Fragment uit 'Vriend of Vijand'

1. De steenbakkerij

 

 

Toen Pelle langs de oude steenbakkerij fietste, waren er mensen aan het werk. Er stond een aftandse bestelwagen en er liepen twee mannen rond. Op hun hoofd droegen ze een glimmende gele helm. Dat was gek, vond Pelle. De fabriek stond al tientallen jaren leeg. De hoge, roestbruine schoorsteen helde een beetje over. De ruiten van het hoofdgebouw waren bestoft en gebroken. Tussen de barsten van de betonnen laadplaatsen groeide gras, mos en een eenzame, dunne berk

Wat hadden die lui hier te zoeken ? Wisten ze dan niet dat de steenbakkerij eigendom was van de Bricks ? Niet echt, natuurlijk. De eigenaar van de fabriek, die kende niemand. Maar de Bricks hadden er wel hun clubhuis. Dat wist gewoon iedereen. Iedereen, behalve mama natuurlijk. Die vond het niet goed dat Pelle daar speelde. Het was er te gevaarlijk. Misschien was er wel instortingsgevaar. Er lagen overal losse stenen en glas. De plek lag bezaaid met kettingen en balken vol splinters. Om nog maar te zwijgen van de losse planken en onbedekte mangaten. Maar Pelle vond het er gewoon leuk.
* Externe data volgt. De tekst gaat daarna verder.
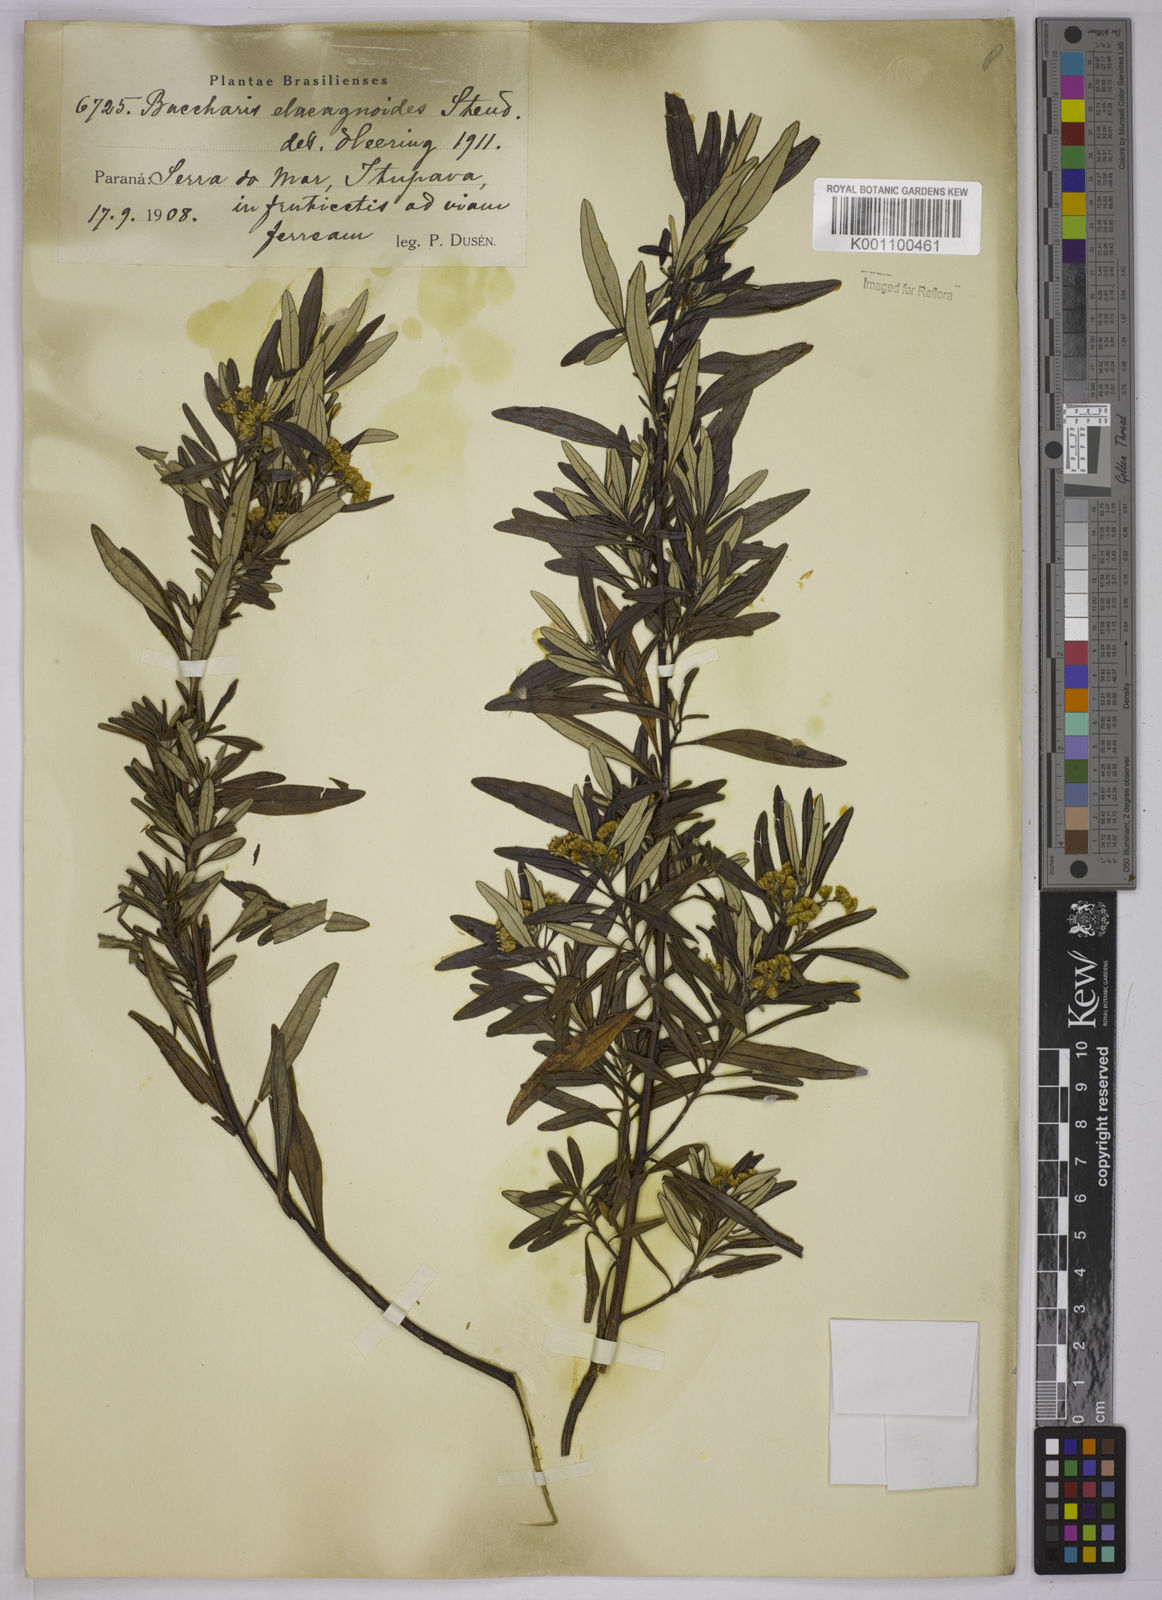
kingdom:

De Bricks. Pelle wist nog precies wie die naam had bedacht. Nathan. Wie anders ? Bricks was een Engels woord. Het betekende 'bakstenen'. Logisch, toch ? Hun clubhuis was een oude steenbakkerij. De vriendenclub was ook zo stevig als een steen. De Bricks was dus een prima naam voor de club.

Vandaag had Pelle haast. De werkmannen zouden moeten wachten. Laat ze maar, dacht hij. Hij had andere dingen aan zijn hoofd. Hij was nu al te laat, wist hij. Veel te laat, eigenlijk,en daar konden de Bricks vast niet om lachen. Geen nood. Wacht maar tot hij zijn nieuwe schat zou laten zien. Hij glimlachte als hij aan hun gezichten dacht. Ze zouden grote ogen opzetten.

Dus peddelde hij voort. Hij reed de smalle betonnen weg op. Die leidde recht naar de Hoge Runen. De kanten waren bestoven met zand. Dat was altijd zo tijdens de zomer. De weg slingerde door de heide. Hij reed onder hoge dennenbossen door, maar ook tussen zandduinen. De Hoge Runen waren een natuurgebied. Het was net zo verlaten als de steenbakkerij. Alleen Tuur, de schaapherder, trok er met zijn kudde naartoe. Verder stond er alleen een tiental huizen. Tot twintig jaar geleden woonden er nog mensen. Nu waren ze vervallen. Vanaf de weg zag Pelle ze liggen.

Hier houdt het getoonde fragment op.